When installing Linux with software MD RAID, there is a temptation to use a partitionable software RAID, to reduce maintenance burden for the case of failed drive replacing. In this case one creates an array out of raw unpartitioned devices, and the partitions it.

Problems arise when one desires to also boot from this array, due to the fact the firmware doesn't interpret the MD superblock (metadata) which describes the shape of the array. So we are required to make the on-disk structure to be compatible with whatever requirements the firmware imposes.

The obvious first consequence is that we are bound to RAID1 (mirror), because this is the only case which presents the same data on all components. But there's more.

There are two types of MD superblocks:

• version 0.9 (deprecated) and version 1.0 are placed near the end of the component device (regardless of the array size!), not farther than 128KiB to the end.
• version 1.1 is placed at the beginning of component devices
• version 1.2 is placed at 4KiB past the beginning of component devices

If the full device capacity is used (when e.g. all component devices are the same size), the size of a data area is slightly smaller, between 64KiB and 128KiB less than device size.

* [Data for analysis]:
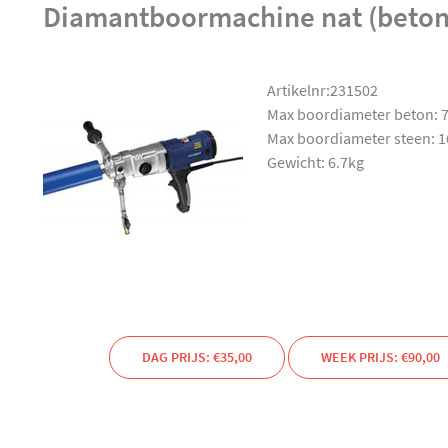
Diamantboormachine nat (beton
Artikelnr:231502
Max boordiameter beton:
Max boordiameter steen:
Gewicht: 6.7kg
DAG PRIJS: €35,00
WEEK PRIJS: €90,00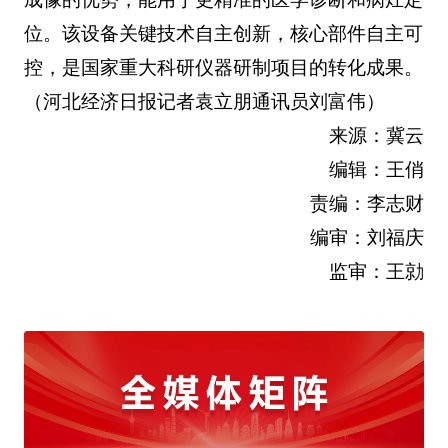
位。该设备关键技术自主创新，核心部件自主可
控，是国家重大科研仪器研制项目的转化成果。
（河北经济日报记者袁立朋通讯员刘富伟）
来源：冀云
编辑：王俏
责编：李志财
编审：刘福庆
监审：王勍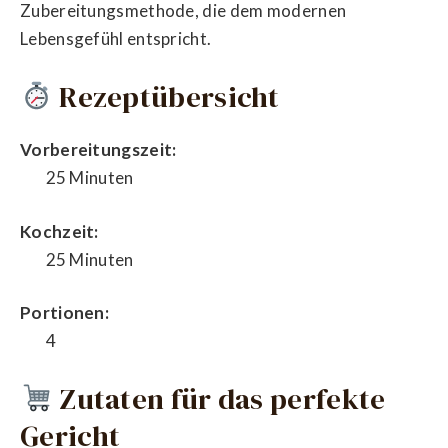
Zubereitungsmethode, die dem modernen
Lebensgefühl entspricht.
Rezeptübersicht
Vorbereitungszeit:
25 Minuten
Kochzeit:
25 Minuten
Portionen:
4
Zutaten für das perfekte
Gericht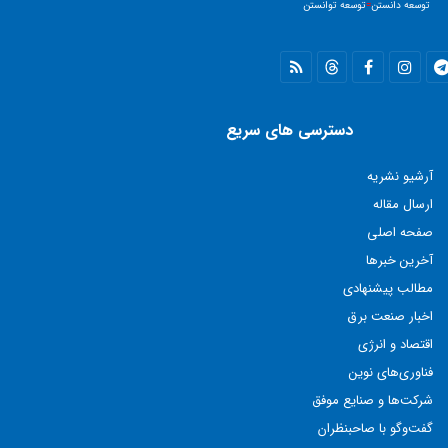
توسعه دانستن
=
توسعه توانستن
دسترسی های سریع
آرشیو نشریه
ارسال مقاله
صفحه اصلی
آخرین خبرها
مطالب پيشنهادی
اخبار صنعت برق
اقتصاد و انرژی
فناوری‌های نوين
شركت‌ها و صنايع موفق
گفت‌وگو با صاحبنظران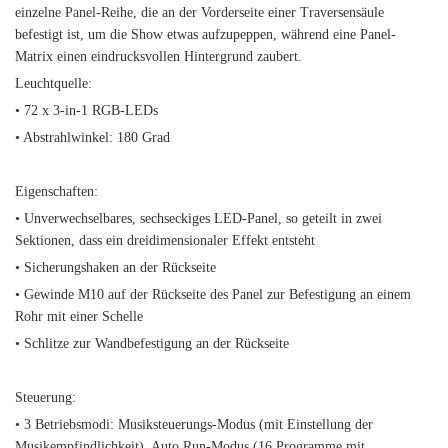
einzelne Panel-Reihe, die an der Vorderseite einer Traversensäule
befestigt ist, um die Show etwas aufzupeppen, während eine Panel-
Matrix einen eindrucksvollen Hintergrund zaubert.
Leuchtquelle:
• 72 x 3-in-1 RGB-LEDs
• Abstrahlwinkel: 180 Grad
Eigenschaften:
• Unverwechselbares, sechseckiges LED-Panel, so geteilt in zwei
Sektionen, dass ein dreidimensionaler Effekt entsteht
• Sicherungshaken an der Rückseite
• Gewinde M10 auf der Rückseite des Panel zur Befestigung an einem
Rohr mit einer Schelle
• Schlitze zur Wandbefestigung an der Rückseite
Steuerung:
• 3 Betriebsmodi: Musiksteuerungs-Modus (mit Einstellung der
Musikempfindlichkeit), Auto Run-Modus (16 Programme mit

* [Exercise details]:
Write the next part of the passage on booting Linux from a partitionable software RAID, starting after its final sentence. The data above has no role in this.

* [Answer box]:
With DOS a.k.a. MBR partitioning scheme, which is only supported for “legacy” BIOS boot, it worked pretty well (with RAID1 a.k.a. mirror only). There is a version 1.0 of MD RAID superblock which places itself near the end of the device. Sector 0 of the array, which normally contains a partition table, becomes sector 0 on each component. When BIOS boots, it performs to MD superblock interpretation; it just sees two or more disks which have MBR in the sector 0, and it can easily execute a boot code from any of them it as usual. That boot code normally contains a GRUB stage 1 loader, which loads a few sectors (around 23) from the unused space immediately following the MBR that contain stage 1.5 loader, and that one is capable of interpreting a file system containing all the rest: GRUB stage 2 loader, various drivers, and so on. One of GRUB drivers can actually interpret MD superblock, but that's superficial: Linux kernel and initramfs is usually found along with GRUB code, so it can just load these and Linux will do the rest. So, boot happens normally. If one of drives dies, BIOS can be configured to try all of them one after another, so it will finally end up starting the one which boots.

However, this would not work with GPT partitioning scheme, which is required for UEFI boot. Here's why.

First of all, the GPT is written to the disk in two copies: into the beginning and into the end of the disk. Seeing the disk, firmware expects to see both copies in place. If one creates a partitionable RAID out of raw drives and partitions it using GPT,

Secondly, UEFI specification has no provision for the case when OS-managed RAID is going to be used. To boot UEFI uses a ESP, EFI System Partition, which can not be a part of a RAID. Rather, it should be seen as a simple GPT partition.